In 2006, we signed a memorandum of understanding with the Communications Workers of America (CWA) which gave us unprecedented freedom to run our own affairs.
But the road to get there was long, and sometimes rocky.
In the early 1990s, the Canadian locals of The NewsGuild (TNG) were at a crossroads. A few leaders were urging a switch to a Canadian union, while TNG was looking to merge with CWA and bring the Canadians along.
About the only thing everyone could agree on was that whatever happened, the Canadian locals should try to stick together. A committee was formed, and options were discussed.
In the end, the Southern Ontario Newspaper Guild and the Vancouver guild voted to join the Communications, Energy and Paperworkers Union of Canada, while the Windsor newsroom went to the Canadian Auto Workers. The rest stayed with TNG as it became part of CWA, swayed by a favourable dues structure and the promise of increased Canadian autonomy.
The decade from 1995 to 2005 was spent establishing our new Canadian union identity (we were now TNG Canada rather than just the “Canadian District” of TNG), trying to figure out what exactly we wanted to accomplish and how to grow the union. We were an experiment: a small band of Canadian locals looking for the best of both worlds with the dual benefit of Canadian autonomy and the security of a big American union.
By 2005, we knew what we wanted – a more equal partnership with CWA. We wanted to run our own affairs. The idea was to fully realize our ideal of cross-border solidarity combined with self-governance.
The result was a unique agreement, a memorandum of understanding in 2006 that made us autonomous, with complete control of our finances. And with that, CWA Canada was born.

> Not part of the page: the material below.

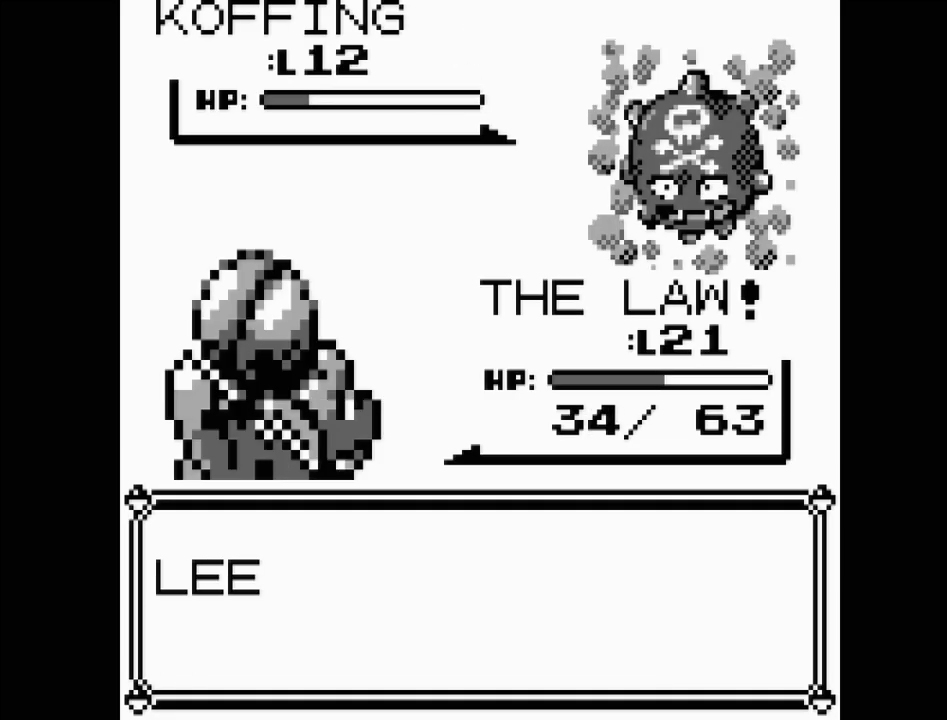
{"buttons": [], "events": []}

Specifically, the “Memorandum of Understanding Regarding CWA Operations in Canada” (better known as the Canadian autonomy agreement), gave CWA Canada the authority “to act with full autonomy to make all governance, policy and operational decisions affecting Canadian members in accordance with the Constitution of the CWA through a Canadian Region.”

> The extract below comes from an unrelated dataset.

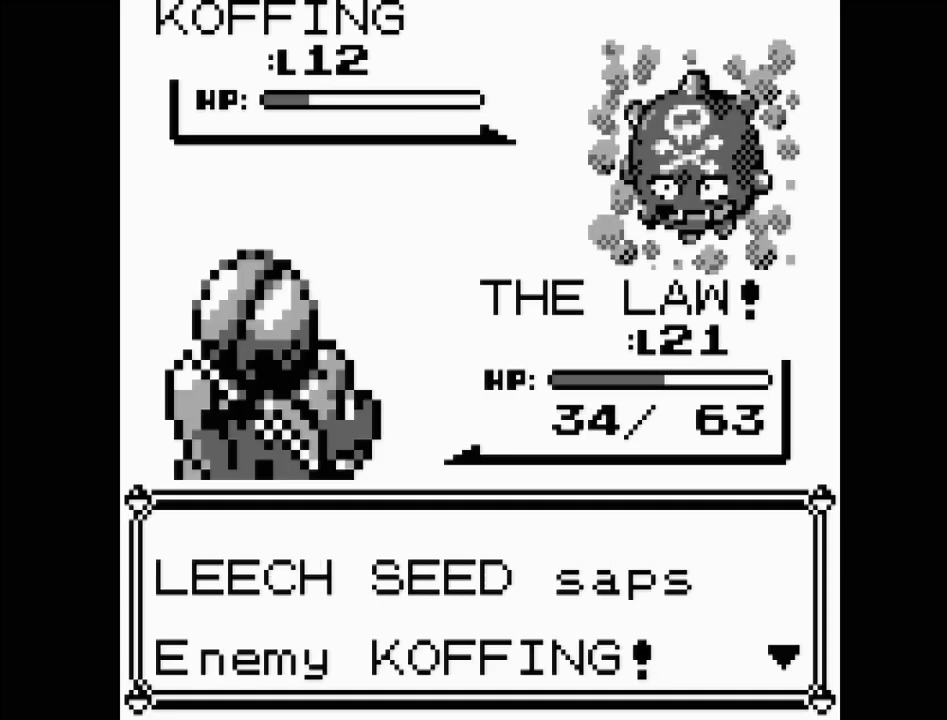
{"buttons": [], "events": [[317, "A", "down"], [483, "A", "up"]]}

That authority was then enshrined in the CWA Constitution.
CWA Canada was also granted a seat on the CWA Executive Committee — another mark of autonomy and independence for Canadian members.
Since 2006, CWA Canada has acted autonomously. In fact, we have more autonomy than TNG within CWA. Most notably, we set and manage our own budget, unlike TNG which has its budget set by CWA. And while our media sector locals technically remain part of TNG (non-media locals are not), it is a vestigial connection.
CWA Canada does not report to, or take direction from, TNG. We collect and manage our own dues and finances, run our own office, hire our own staff, and operate under Canadian labour law. CWA Canada and TNG each make independent decisions in the interests of their members, but also work together on areas of common interest.
CWA Canada charts its own course. We are a small union that punches far above its weight, a bottom-up organization truly committed to member democracy, a collective dedicated to fighting the good fight, a lean efficient body that operates for the good of the members without the bureaucracy and politics that plagues many others.
We defy the norm. We run our own affairs, we are small and nimble, but we have access to the resources and strike fund of a huge partner. We can turn on a dime and react to events in minutes. We are selfless, passionate, dedicated to truth and justice, and beholden to no one – and we will fight to stay that way.